Cas took a deep breath, took another step back and clenched his fists.

Dean threw the knife and it sailed way off target, hit the wall and clattered the ground. Both he and Cas just looked at it silently. Then Cas spoke.

“Don't despair, you have a lot of potential,” Cas said.

“You think I suck,” Dean returned. “I can just hear it in your voice, you think I suck at this.”

“No,” Cas said, “why would I think you suck at this? You just clearly have a bad stance and no ability to aim properly.”

“Here we go,” Dean said, “come on, this is just like when you thought I was supposed to automatically know how to use that coke machine with the billions of choices and no clear instructions.”

“I love that machine,” Sam said, “I love cherry Sprite.”

“Hey, you shut up,” Dean told him, “it's not a clear cut and dried experience, okay? And no one there was willing to give me any advice.”

“I was,” Cas said, “but you told me there would be no way I'd know how to work it, being something of an isolationist and hostile to changes to my funny little routine. That's a direct quote.”

“Rub it in, go ahead, both of you, rub that in,” Dean said. “The fact of the matter is I can never show my face in that Five Guys Burgers ever again.”
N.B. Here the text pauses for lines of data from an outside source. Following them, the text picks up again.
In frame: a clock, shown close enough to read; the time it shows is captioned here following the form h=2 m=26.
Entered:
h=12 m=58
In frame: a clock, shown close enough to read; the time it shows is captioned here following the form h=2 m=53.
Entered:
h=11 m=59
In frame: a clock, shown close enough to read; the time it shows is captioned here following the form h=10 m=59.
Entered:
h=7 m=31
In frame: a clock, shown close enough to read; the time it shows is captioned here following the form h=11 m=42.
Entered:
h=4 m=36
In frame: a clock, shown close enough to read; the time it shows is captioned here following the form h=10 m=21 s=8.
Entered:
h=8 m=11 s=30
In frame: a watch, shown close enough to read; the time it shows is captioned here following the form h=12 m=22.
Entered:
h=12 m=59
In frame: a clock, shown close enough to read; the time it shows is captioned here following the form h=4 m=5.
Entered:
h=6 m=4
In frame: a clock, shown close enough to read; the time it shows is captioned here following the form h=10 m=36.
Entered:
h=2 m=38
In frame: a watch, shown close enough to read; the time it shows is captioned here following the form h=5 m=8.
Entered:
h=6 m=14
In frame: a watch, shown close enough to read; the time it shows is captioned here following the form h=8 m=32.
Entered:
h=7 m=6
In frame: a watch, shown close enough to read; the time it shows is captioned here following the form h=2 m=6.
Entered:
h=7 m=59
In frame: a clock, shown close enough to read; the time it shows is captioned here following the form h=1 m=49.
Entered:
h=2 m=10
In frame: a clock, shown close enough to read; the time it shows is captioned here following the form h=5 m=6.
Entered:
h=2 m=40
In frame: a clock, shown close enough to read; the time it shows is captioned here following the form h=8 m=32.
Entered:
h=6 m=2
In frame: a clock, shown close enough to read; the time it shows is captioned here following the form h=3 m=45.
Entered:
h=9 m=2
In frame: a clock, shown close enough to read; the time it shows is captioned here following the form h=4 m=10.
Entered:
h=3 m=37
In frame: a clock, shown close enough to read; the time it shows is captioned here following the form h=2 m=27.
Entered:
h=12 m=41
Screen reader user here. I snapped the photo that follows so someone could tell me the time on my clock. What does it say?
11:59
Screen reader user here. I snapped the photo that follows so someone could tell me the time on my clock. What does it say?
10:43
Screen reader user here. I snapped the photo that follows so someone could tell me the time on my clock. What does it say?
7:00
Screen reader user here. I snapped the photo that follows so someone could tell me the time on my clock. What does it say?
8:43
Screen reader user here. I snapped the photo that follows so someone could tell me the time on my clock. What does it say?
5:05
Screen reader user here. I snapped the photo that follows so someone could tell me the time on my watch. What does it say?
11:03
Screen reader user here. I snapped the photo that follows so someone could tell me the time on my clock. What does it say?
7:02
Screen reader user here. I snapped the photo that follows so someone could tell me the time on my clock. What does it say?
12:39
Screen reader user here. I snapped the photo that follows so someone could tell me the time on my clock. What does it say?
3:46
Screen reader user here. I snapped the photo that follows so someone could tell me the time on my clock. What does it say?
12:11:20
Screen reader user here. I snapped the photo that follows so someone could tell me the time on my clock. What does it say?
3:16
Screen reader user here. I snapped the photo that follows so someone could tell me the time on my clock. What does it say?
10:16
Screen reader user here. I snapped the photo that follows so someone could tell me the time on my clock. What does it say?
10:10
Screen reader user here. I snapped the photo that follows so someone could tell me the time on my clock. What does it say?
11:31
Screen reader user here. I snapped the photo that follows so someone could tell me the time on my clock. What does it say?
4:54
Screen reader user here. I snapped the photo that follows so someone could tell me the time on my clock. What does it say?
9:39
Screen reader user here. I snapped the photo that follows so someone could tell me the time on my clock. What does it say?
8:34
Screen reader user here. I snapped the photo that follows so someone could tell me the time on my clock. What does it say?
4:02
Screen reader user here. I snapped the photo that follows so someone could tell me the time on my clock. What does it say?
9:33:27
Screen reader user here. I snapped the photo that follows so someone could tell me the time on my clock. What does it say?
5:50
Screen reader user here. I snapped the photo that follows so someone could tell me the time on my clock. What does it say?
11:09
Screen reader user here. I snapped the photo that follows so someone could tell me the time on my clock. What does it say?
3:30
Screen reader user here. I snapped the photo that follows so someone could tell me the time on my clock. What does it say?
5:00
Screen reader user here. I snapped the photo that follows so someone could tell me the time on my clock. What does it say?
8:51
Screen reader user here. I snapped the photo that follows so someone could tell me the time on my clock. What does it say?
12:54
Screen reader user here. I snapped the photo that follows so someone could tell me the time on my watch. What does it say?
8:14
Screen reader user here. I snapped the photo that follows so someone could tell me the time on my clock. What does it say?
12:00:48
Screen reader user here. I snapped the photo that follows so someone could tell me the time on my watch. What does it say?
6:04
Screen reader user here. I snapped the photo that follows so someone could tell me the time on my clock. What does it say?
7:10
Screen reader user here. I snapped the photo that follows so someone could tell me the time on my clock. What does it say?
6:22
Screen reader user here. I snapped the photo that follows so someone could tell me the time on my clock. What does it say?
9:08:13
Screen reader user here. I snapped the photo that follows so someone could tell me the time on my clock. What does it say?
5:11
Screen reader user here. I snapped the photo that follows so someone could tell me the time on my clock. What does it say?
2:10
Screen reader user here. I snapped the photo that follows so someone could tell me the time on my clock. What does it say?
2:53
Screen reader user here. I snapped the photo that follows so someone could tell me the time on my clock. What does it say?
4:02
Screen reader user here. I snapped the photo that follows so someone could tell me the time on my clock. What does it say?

“It's a shame,” Sam said, “they are really good.”

“Sam and I think of you when we eat there without you,” Cas said.

“Nice,” Dean said, “thanks. Okay, lesson over for today.”

“But, Dean,” Cas appealed, “you haven't hit the target once. If you hit the target, Sam and I will go to Five Guys and get you a burger.”

“And an orange Sprite,” Sam promised.

“You know what, I don't need your pity,” Dean told them, “I make damn fine burgers on my own.”

“The have amazing fries,” Sam said, not to argue, but really, to argue. “You make good fries, too.”

“I think Dean's cooking is superior to any of the food we eat in establishments outside the bunker,” Cas said. “I prefer it and I'm always somewhat disappointed when we go out.”

Dean worked his jaw, stood there a moment, went to get the knife. “Okay, let's do this until I hit it at least once,” he told Cas as he went.

Sam shook his head, watching them all but spoon over knife throwing, and knew if they didn't kiss soon on their own, he'd make them.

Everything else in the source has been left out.